Exercise objective » The exact lines from the start of the material below through the line holding "i 2026: Der Senat hat heute auf" are the answer; return those, pictures excluded.

Top of Exercise data

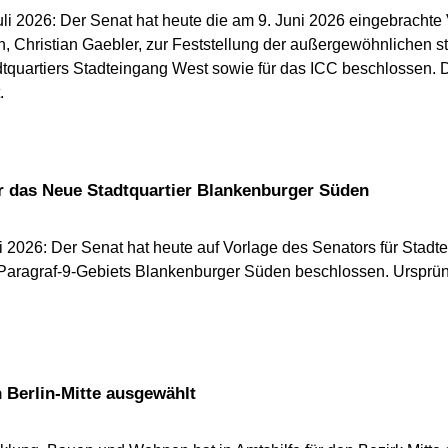
li 2026: Der Senat hat heute die am 9. Juni 2026 eingebrachte 
 Christian Gaebler, zur Feststellung der außergewöhnlichen st
quartiers Stadteingang West sowie für das ICC beschlossen. D
.
ür das Neue Stadtquartier Blankenburger Süden
i 2026: Der Senat hat heute auf Vorlage des Senators für Sta
 Paragraf-9-Gebiets Blankenburger Süden beschlossen. Ursprü
n Berlin-Mitte ausgewählt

Bottom of Exercise data

Task response »
li 2026: Der Senat hat heute die am 9. Juni 2026 eingebrachte 
 Christian Gaebler, zur Feststellung der außergewöhnlichen st
quartiers Stadteingang West sowie für das ICC beschlossen. D
.
ür das Neue Stadtquartier Blankenburger Süden
i 2026: Der Senat hat heute auf Vorlage des Senators für Sta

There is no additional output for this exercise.